Film shot at Reed Gold Mine Historic Site recreates 1904 Stanly County mining tragedy
01/24/2014 12:00 AM
01/21/2014 2:17 PM
On Aug. 11, 1904, water from a swollen Long Creek, estimated at 100 million gallons in just five minutes, flooded the Barringer gold mine in Stanly County, killing eight workers.
That disaster effectively led to the cessation of commercial gold mining in North Carolina. Now a short movie about that event is being filmed at the site where gold was first discovered in North Carolina, the Reed Gold Mine Historic Site in Midland.
“Like Rats in a Trap” will tell the story of the Barringer flood and offer a glimpse into everyday mining life at the beginning of the 20th century.
Co-director and editor Scott Lazes said the Reed mine is the perfect site for this project, which is funded with a Kickstarter campaign and possible because cast and crew are working at reduced rates.

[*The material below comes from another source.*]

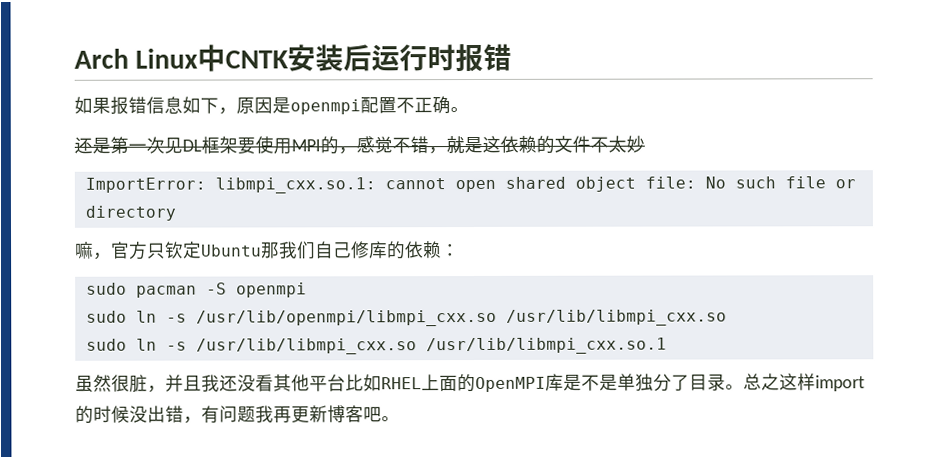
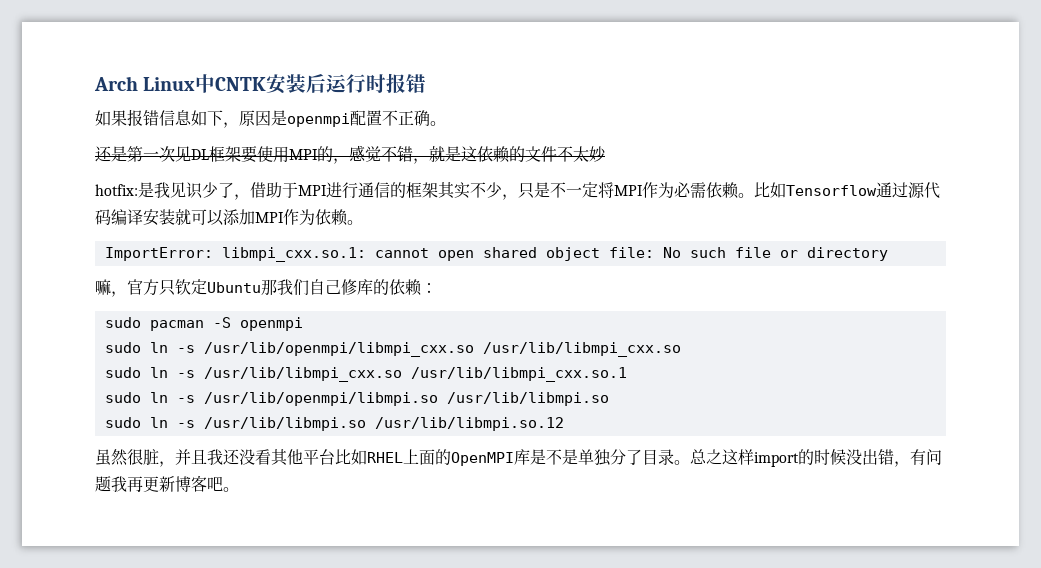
(645, 144) none -> [95,182,940,200] [95,209,363,226] // hotfix:是我见识少了，借助于MPI进行通信的框架其实不少，只是不一定将MPI作为必需依赖。比如Tensorflow通过源代码编译安装就可以添加MPI作为依赖。
(667, 346) none -> [104,392,609,406] [104,417,564,431] // sudo ln -s /usr/lib/openmpi/libmpi.so /usr/lib/libmpi.so // sudo ln -s /usr/lib/libmpi.so /usr/lib/libmpi.so.12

“Everything is custom and beautiful, and the property and grounds are well-preserved,” Lazes said. In fact, he said, the site was actually “a little too pristine” for the time depicted in the film, and needed to be “dressed down” a bit.
That job fell to art director Jessica Segal, who had to hide such potential anachronisms as light switches, make tools dirty so that they looked freshly used, and change all the light bulbs in the mine for the sake of authenticity.
Aaron Kepley, historic interpreter at the mine, said this isn’t the first time the Reed mine site has been used for filming. But this time is special for him, since he was offered a small speaking part.
Apparently screenwriter and co-director Seth Koch “liked the way I look,” Kepley said, and offered him the part of the stamp mill operator.
On the day of the filming, the Reed mine site, typically busy with tourists and school children, bustled with a different sort of energy.
The auditorium in the visitors’ center was transformed into a central location for hair, makeup and costumes. Actors in period costume and crew members, bundled up in the clear January cold, hurried between the stamp mill, the mine and the visitors’ center, waiting for the moment they would be needed.
All the filming at the Reed mine was scheduled to be completed on one Monday, when the site is closed to the public. But one special guest did make an appearance to watch the production: a direct descendant of one of the people portrayed in the film.
Jeff Williams’ great-grandfather, Charlie Williams, played by Patrick Keenan in the movie, worked at the Barringer mine and helped to pump out the water after the disaster.
The older Williams shared a lot of stories about the Barringer mine with his great-grandson, so Jeff drove from his home in Richfield to observe this movie that included his ancestor.
The disaster was terrible, Jeff Williams told me. His great-grandfather and others worked for 60 consecutive hours to pump all the water from the mine, and it took 11 days to find all the bodies.
One worker, who had been near the top, managed to survive, but they found the others clinging to ladders, trying to escape.
After the disaster, Charlie Williams, who started working at the mine in 1895 hauling water to the miners for 25 cents a day, was asked by owner George Whitney to stay on as caretaker, which Williams did until 1912. He died in 1966 at age 83.
Lazes and Koch are excited about sharing this piece of North Carolina history.
Screenings of “Like Rats in a Trap” will take place in Charlotte and at the Reed Gold Mine Historic Site, Koch said. Lazes said they are also exploring the idea of showing their movie at film festivals, and it will be available online at Vimeo-on-Demand for $1.